Nothing McWebb did or said after he was detained outside 2036 Park Avenue would have suggested to the police that there were two apartments on the third floor. McWebb provided the key that opened the doors on the first floor and on the third floor. The police could reasonably have believed that McWebb was admitting them to an undivided apartment on the third floor. When the officers entered the foyer on the third floor, neither McWebb nor Garrison informed them that they lived in separate apartments. App. 39-40, 42.
We expressly distinguish the facts of this case from a situation in which the police know there are two apartments on a certain floor of a building, and have probable cause to believe that drugs are being sold out of that floor, but do not know in which of the two apartments the illegal transactions are taking place. A search pursuant to a warrant authorizing a search of the entire floor under those circumstances would present quite different issues from the ones before us in this case.
Respondent argued that the execution of the warrant violated the Fourth Amendment at the moment when the officers “walked in through that threshold of that house . . . .” Tr. ofOralArg. 35. At another point respondent argued that the search was illegal at the point when the police went through Garrison’s apartment without probable cause for his apartment. Id., at 43. For the purpose of addressing respondent’s argument, the exact point at which he asserts the search became illegal is not essential. Whether the illegal threshold is viewed as the beginning of the entire premises or as the beginning of those premises that, upon closer examination, turn out to be excluded from the intended scope of the warrant, we cannot accept respondent’s argument. It would brand as illegal the execution of any warrant in which, due to a mistake in fact, the premises intended to be searched vary from their description in the warrant. Yet in this case, in which the mistake in fact does not invalidate the warrant precisely because the police do not know of the mistake in fact when they apply for, receive, and prepare to execute the warrant, the police cannot reasonably know prior to their search that the warrant rests on a mistake in fact. It is only after the police begin to execute the warrant and set foot upon the described premises that they will discover the factual mistake and must reasonably limit their search accordingly.
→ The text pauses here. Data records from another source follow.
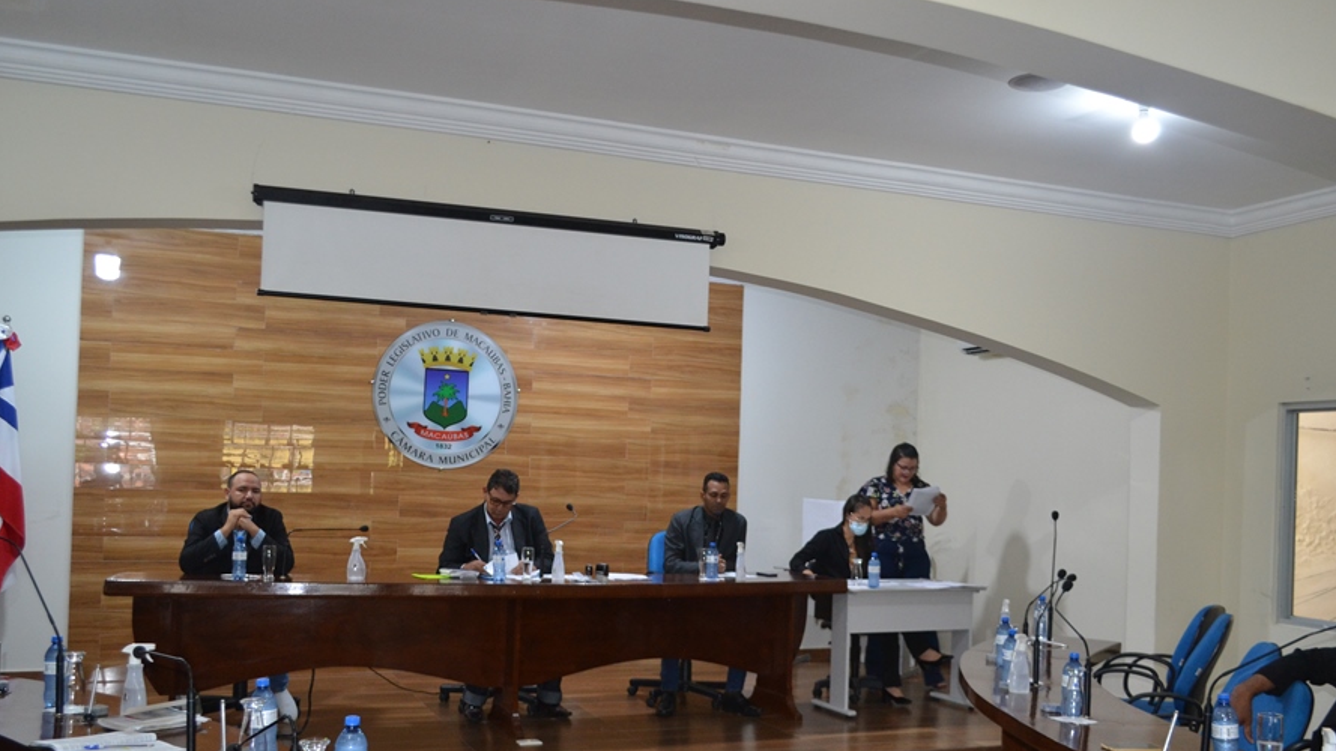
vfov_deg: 33.6
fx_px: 1240
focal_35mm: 35
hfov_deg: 56.6
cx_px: 667
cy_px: 437
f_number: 3.8
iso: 1000
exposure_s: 1/60
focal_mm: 22
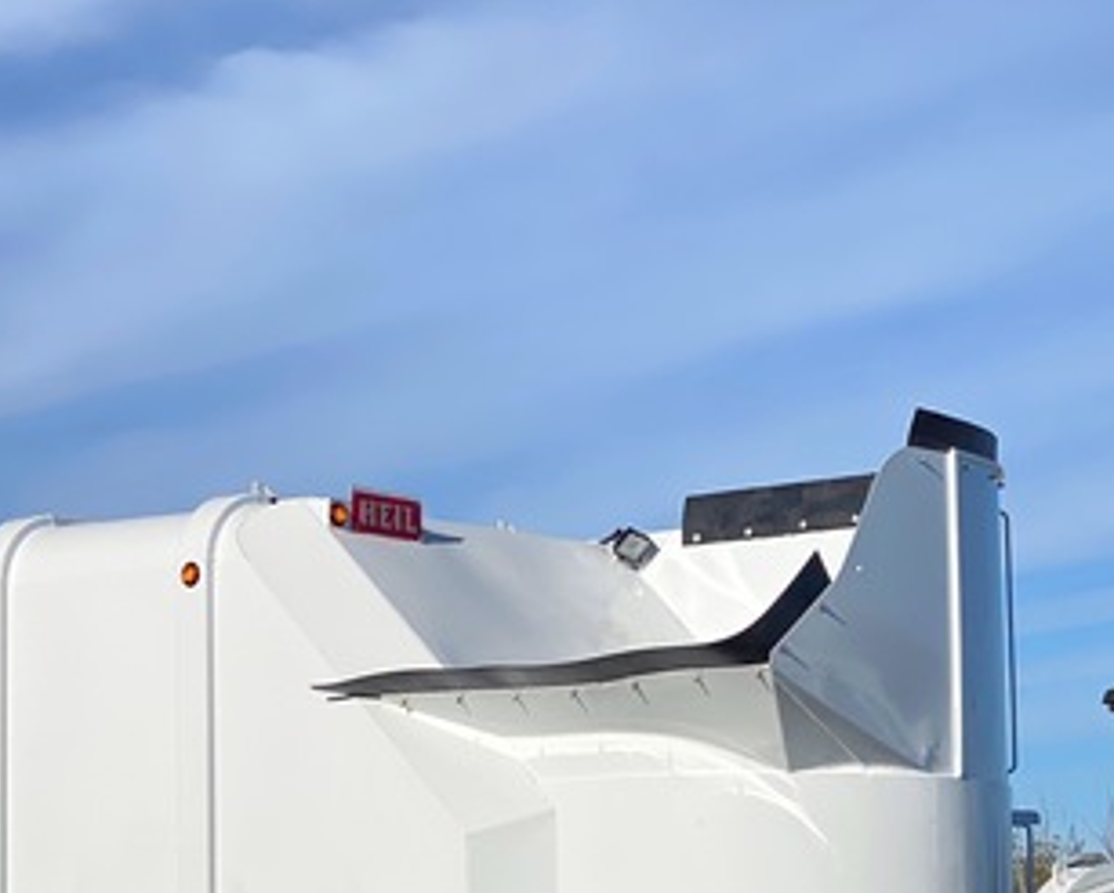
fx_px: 4256
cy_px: 695
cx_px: 766
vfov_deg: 11.9
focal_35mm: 129
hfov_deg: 14.9
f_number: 2
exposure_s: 1/2519
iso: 20
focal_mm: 6
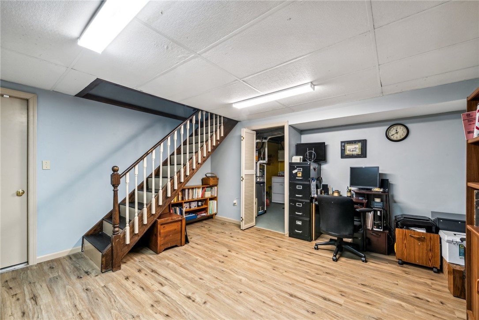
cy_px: 160
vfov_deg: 81.2
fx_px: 186
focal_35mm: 14
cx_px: 240
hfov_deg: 104.2
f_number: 11
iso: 50
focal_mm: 14
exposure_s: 1/4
Respondent proposes that the police conduct a preliminary survey of the premises whenever they search a building in which there are multiple dwelling units, in order to determine the extent of the premises to be searched. Id., at 42. We find no persuasive reason to impose such a burden over and above the bedrock requirement that, with the exceptions we have traced in our cases, the police may conduct searches only pursuant to a reasonably detailed warrant.